Накануне второй среды ноября я говорил эту фразу без запинки, а на слове жабыбуквально квакал, да так, что кровь стыла в жилах. Вечером, во время репетиции, в дверь постучала мама.
— С тобой всё в порядке? — встревоженно спросила она.
— Да. А что?
— Мне послышалось, ты сам с собой разговариваешь.
— Я репетирую… выступление, — ответил я и, в сущности, даже не соврал.
— Ладно, репетируй. Не буду мешать, — сказала мама и ушла.
Я ещё немного поработал над «чумой», так как она годится на все случаи жизни.
Потом в дверь постучал отец.

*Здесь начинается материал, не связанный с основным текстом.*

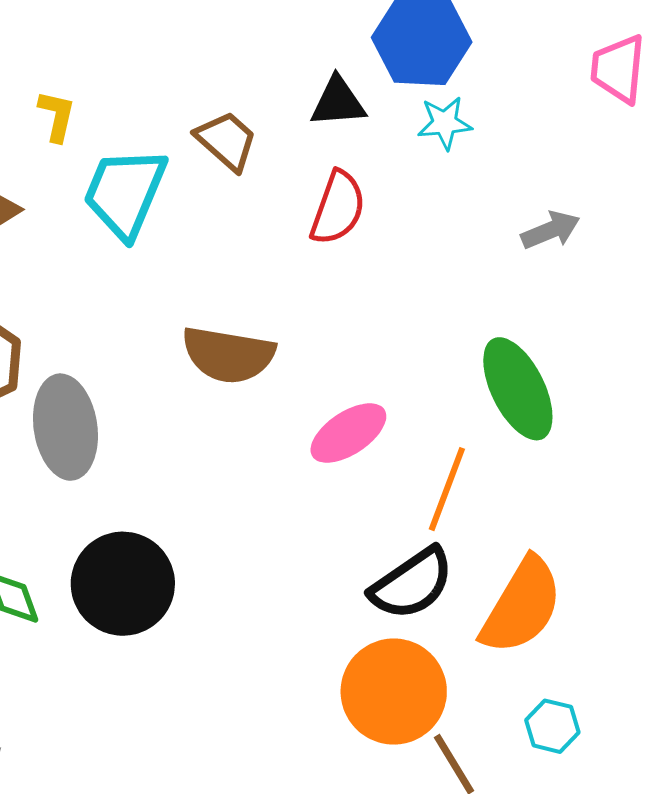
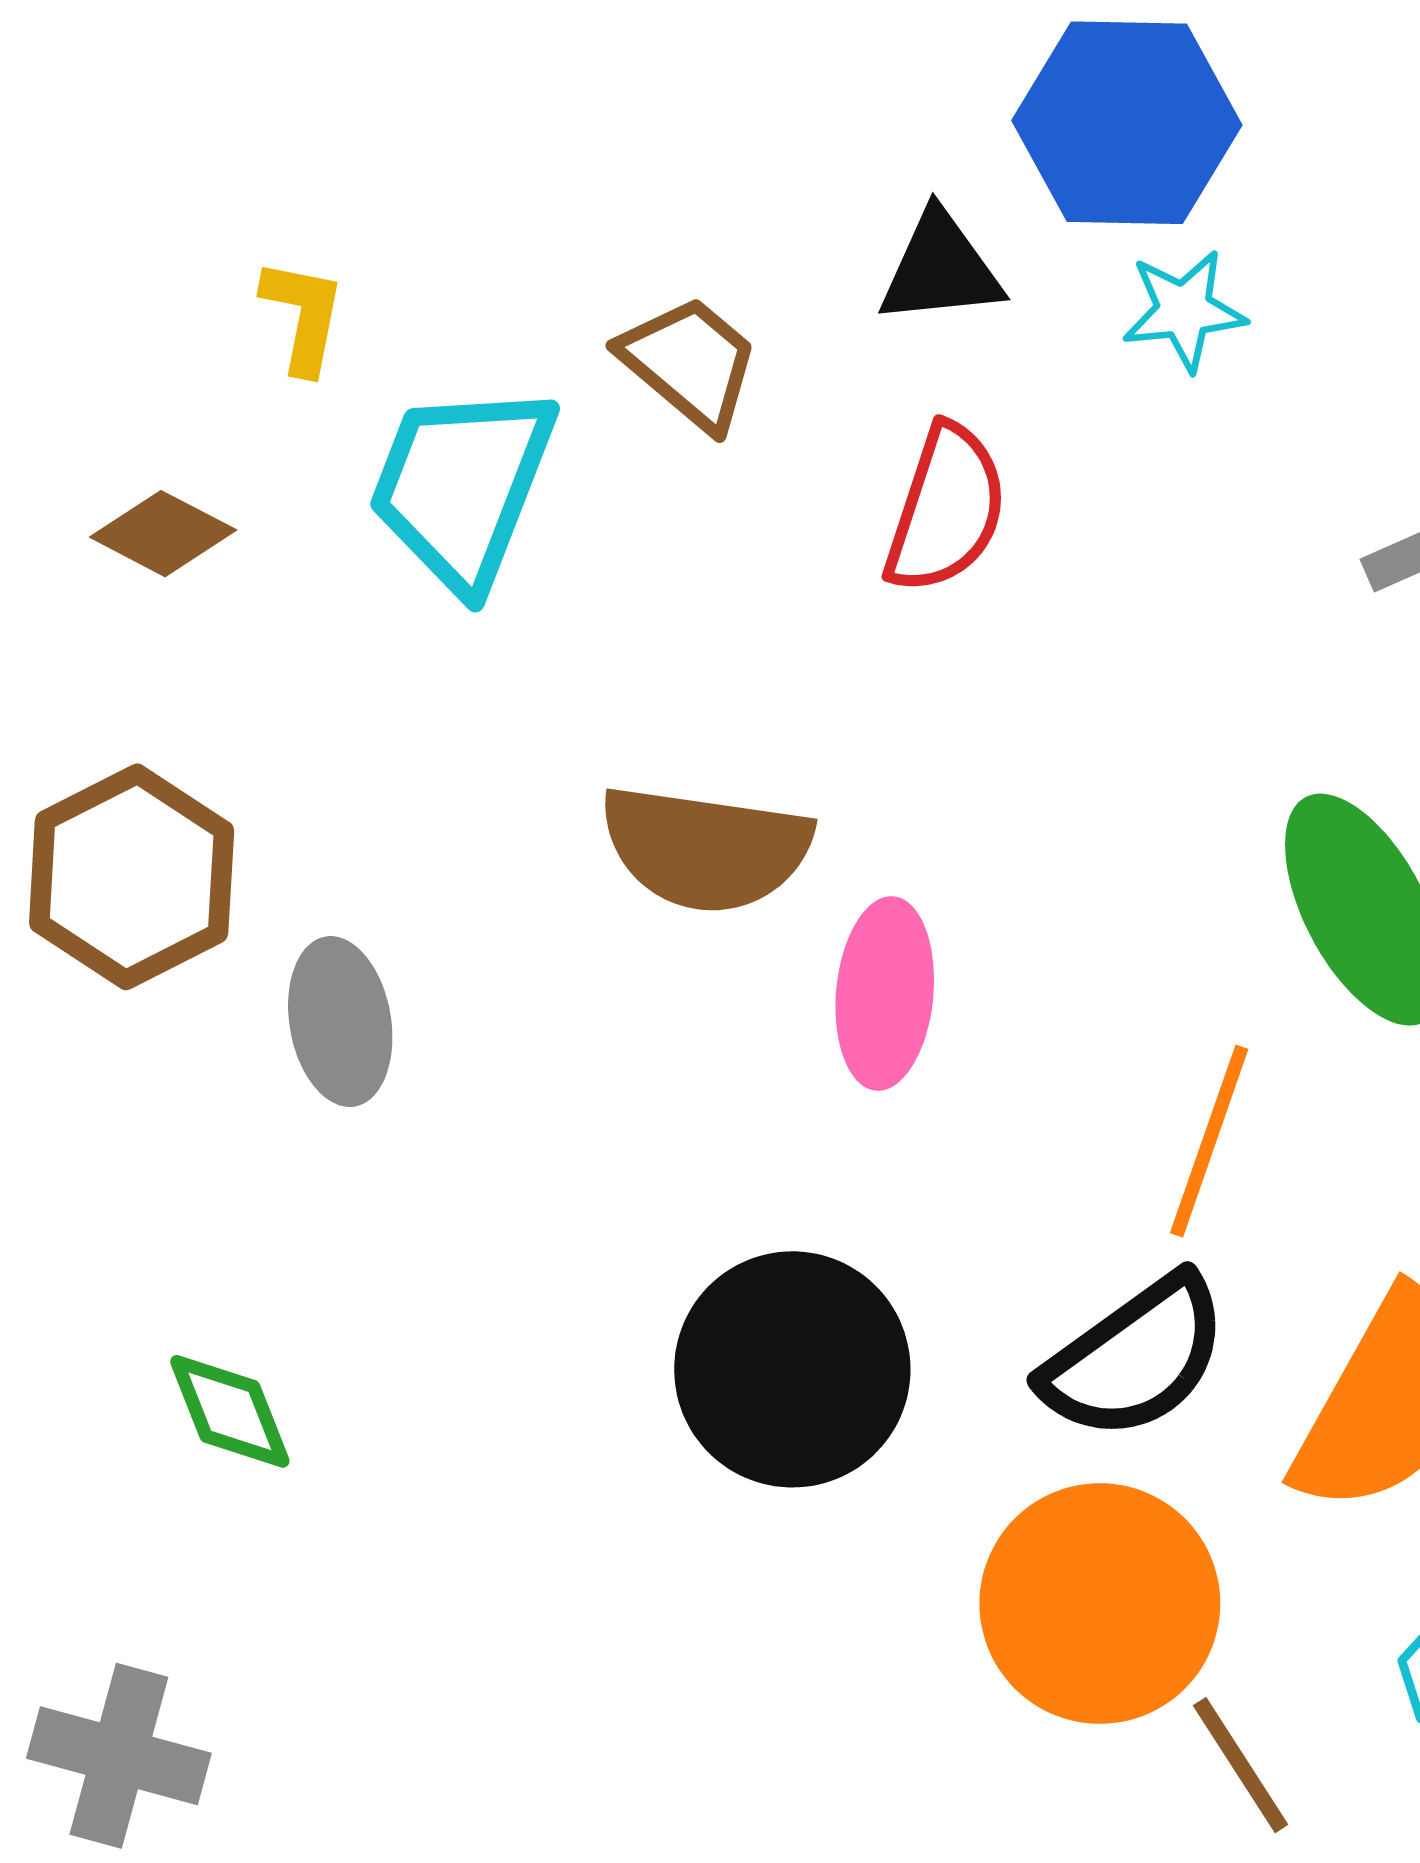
gray ellipse: (65, 427) -> (340, 1022), size x0.7
pink ellipse: (348, 433) -> (885, 993), moved, turned -50
black circle: (123, 584) -> (792, 1369), moved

Наверно, в телевизоре случилась рекламная пауза.
— Холлинг, твой голос даже из подвала слышен, — сказал он. — Что, собственно, происходит?
— Шекспира разучиваю.
— На кой он тебе сдался?
— Для миссис Бейкер.
— Для миссис Бейкер? — Отец удивился.
— Угу.
— Тогда зубри дальше. — И отец ушёл обратно к телевизору.
Я снова обратился к жабам и прочей нечисти и репетировал, пока в дверь не постучала сестра.
— Холлинг!
— Что?
— Заткнись, а?
— Пусть тело волдырями вам ветер юго-западный покроет! — провозгласил я.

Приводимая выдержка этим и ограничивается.